Двадцать седьмое апреля. «Важный день» – записано в дневнике. Пришел громадный, громогласный, седоголовый и черноусый, необыкновенно элегантный Станиславский. Они девять часов говорили без перерыва. Блок прочитал и прокомментировал пьесу, потом московский гость подробно рассказывал про свою «систему», потом оба они еще подробнее обсуждали, как нужно ставить «Розу и Крест», «обедали кое-как и чай пили».

И тут для Блока неожиданно, но со всей очевидностью выяснилось, что художник, которого он считал гениальным и на понимание и поддержку которого так крепко надеялся, не услышал того настоящего, что ему, Блоку, удалось сказать и что было сказано столь тонко, что оказалось «не театральным». Смысл замечаний Станиславского, как понял и передал их Блок, сводился к тому, что природа театра требует уплотнения ткани пьесы, «огрубления», доказательств, разъяснений, подчеркиваний.
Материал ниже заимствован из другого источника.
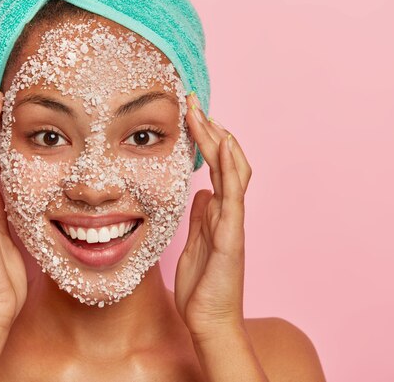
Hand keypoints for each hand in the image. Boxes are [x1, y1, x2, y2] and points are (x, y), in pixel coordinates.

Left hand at [174, 92, 252, 339]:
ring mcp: (233, 223)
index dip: (206, 140)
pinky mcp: (232, 237)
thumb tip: (201, 193)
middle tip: (193, 103)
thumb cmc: (202, 285)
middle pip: (226, 162)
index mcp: (218, 213)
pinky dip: (231, 168)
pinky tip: (225, 145)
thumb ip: (201, 217)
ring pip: (234, 172)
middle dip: (211, 130)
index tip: (189, 115)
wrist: (209, 320)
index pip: (217, 167)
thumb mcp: (196, 242)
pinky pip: (234, 196)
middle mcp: (228, 213)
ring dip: (220, 140)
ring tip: (205, 114)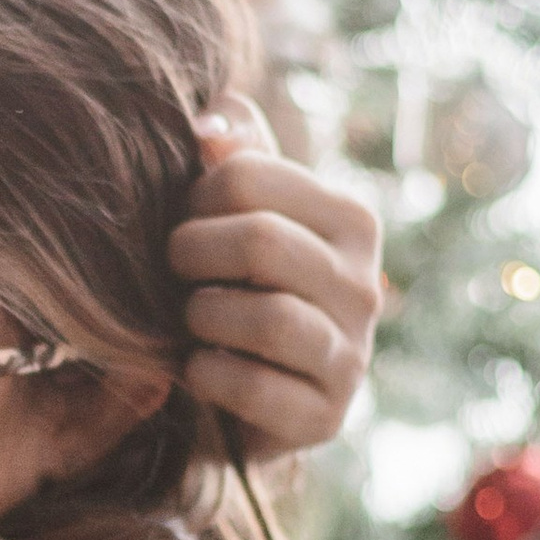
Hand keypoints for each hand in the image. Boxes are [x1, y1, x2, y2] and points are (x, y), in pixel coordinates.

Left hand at [171, 92, 382, 461]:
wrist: (244, 398)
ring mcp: (352, 355)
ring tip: (191, 318)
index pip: (251, 176)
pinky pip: (251, 386)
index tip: (184, 221)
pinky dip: (206, 375)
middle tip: (174, 270)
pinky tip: (197, 366)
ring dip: (202, 316)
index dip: (194, 196)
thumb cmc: (235, 286)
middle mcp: (365, 284)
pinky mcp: (325, 416)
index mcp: (351, 219)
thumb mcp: (237, 214)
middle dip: (192, 253)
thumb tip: (211, 123)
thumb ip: (233, 157)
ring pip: (266, 317)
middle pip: (260, 241)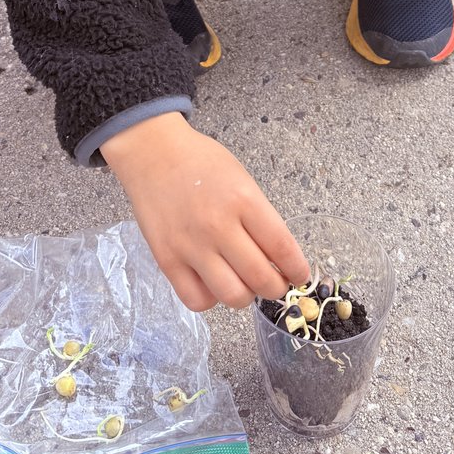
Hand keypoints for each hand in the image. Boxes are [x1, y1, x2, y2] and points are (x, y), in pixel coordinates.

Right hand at [102, 113, 309, 310]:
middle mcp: (219, 226)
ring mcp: (191, 246)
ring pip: (232, 296)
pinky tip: (214, 283)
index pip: (283, 248)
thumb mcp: (242, 178)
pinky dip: (212, 299)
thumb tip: (279, 257)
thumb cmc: (201, 162)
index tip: (300, 275)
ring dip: (247, 297)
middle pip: (261, 279)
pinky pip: (197, 300)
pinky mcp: (167, 260)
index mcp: (244, 200)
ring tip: (245, 284)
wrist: (153, 153)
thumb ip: (260, 216)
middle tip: (276, 284)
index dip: (298, 269)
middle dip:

У Блока все происходит, как может происходить только в поэзии, Станиславскому хотелось, чтобы все было «как в жизни».

Блокжене: «Он прекрасен, как всегда, конечно. Но вышло так, оттого ли, что он очень состарился, оттого ли, что полон другим (Мольером), оттого ли, что в нем нет моего и мое ему не нужно, – только он ничего не понял в моей пьесе, совсем не воспринял ее, ничего не почувствовал… Станиславский не «повредил» мне, моя пьеса мне нравится, кроме того, я еще раз из разговора с Станиславским убедился, что она – правдива. А все-таки горько».

Встреча со Станиславским происходила уже в том «доме сером и высоком у морских ворот Невы», который стал последним земным приютом Блока.

В июле 1912-го он нашел себе жилье по вкусу – почти на краю города, в самом конце Офицерской улицы.

Квартира была расположена в верхнем этаже. Внизу узкая и тихая Пряжка, обсаженная молодыми тополями, описывала плавную дугу. Из окон открывался широкий простор, ничем не загроможденное и не перегороженное пространство. В отдалении дымили фабрики, вставали эллинги и подъемные краны Балтийского завода, за ними – церковь на Гутуевском острове, еще дальше – леса на Балтийской дороге. Моря, правда, не было видно, но дыхание его доносилось, и в ясную погоду на горизонте проплывали корабельные мачты. По ночам небо бороздили лучи прожекторов.

Блоку нравился этот непарадный район Северной Пальмиры, пушкинская и гоголевская Коломна, близлежащие затрапезные улицы – Мясная, Псковская, Витебская, Упраздненный переулок, на которых еще попадались дряхлые деревянные домишки с чахлыми палисадниками; Франко-русский завод; знаменитый на весь околоток буйный кабак; смахивающая на замковую башню каланча Коломенской пожарной части… Через Старо-Калинкин мост, по Фонтанке, недалеко было до взморья на пустынном Лоцманском острове. Здесь было совсем хорошо: домики рыбаков, сушатся сети, остро пахнет смолой и солью, рыбой и морем.

Все эти места были исхожены и изучены…

«Моя квартира смотрит на Запад, из нее многое видно», – говаривал Блок. Как-то он подвел к окну одного своего гостя. «Вы видите эти трубы? Видите, как они молчаливы? Они молчат еще, но скоро заговорят… Их голос будет грозен. Нам всем надо много думать об этом».

Люди, бывавшие у Блока на Пряжке, запомнили его просторную темно-зеленую комнату, книги – в шкафах, на полках, на столах и стульях, очень много книг, низкий зеленый абажур над письменным столом, глубокую тишину.

«Тихо в комнате просторной, а за окнами – мороз и малиновое солнце над лохматым сизым дымом… Как хозяин молчаливый ясно смотрит на меня!» (Анна Ахматова).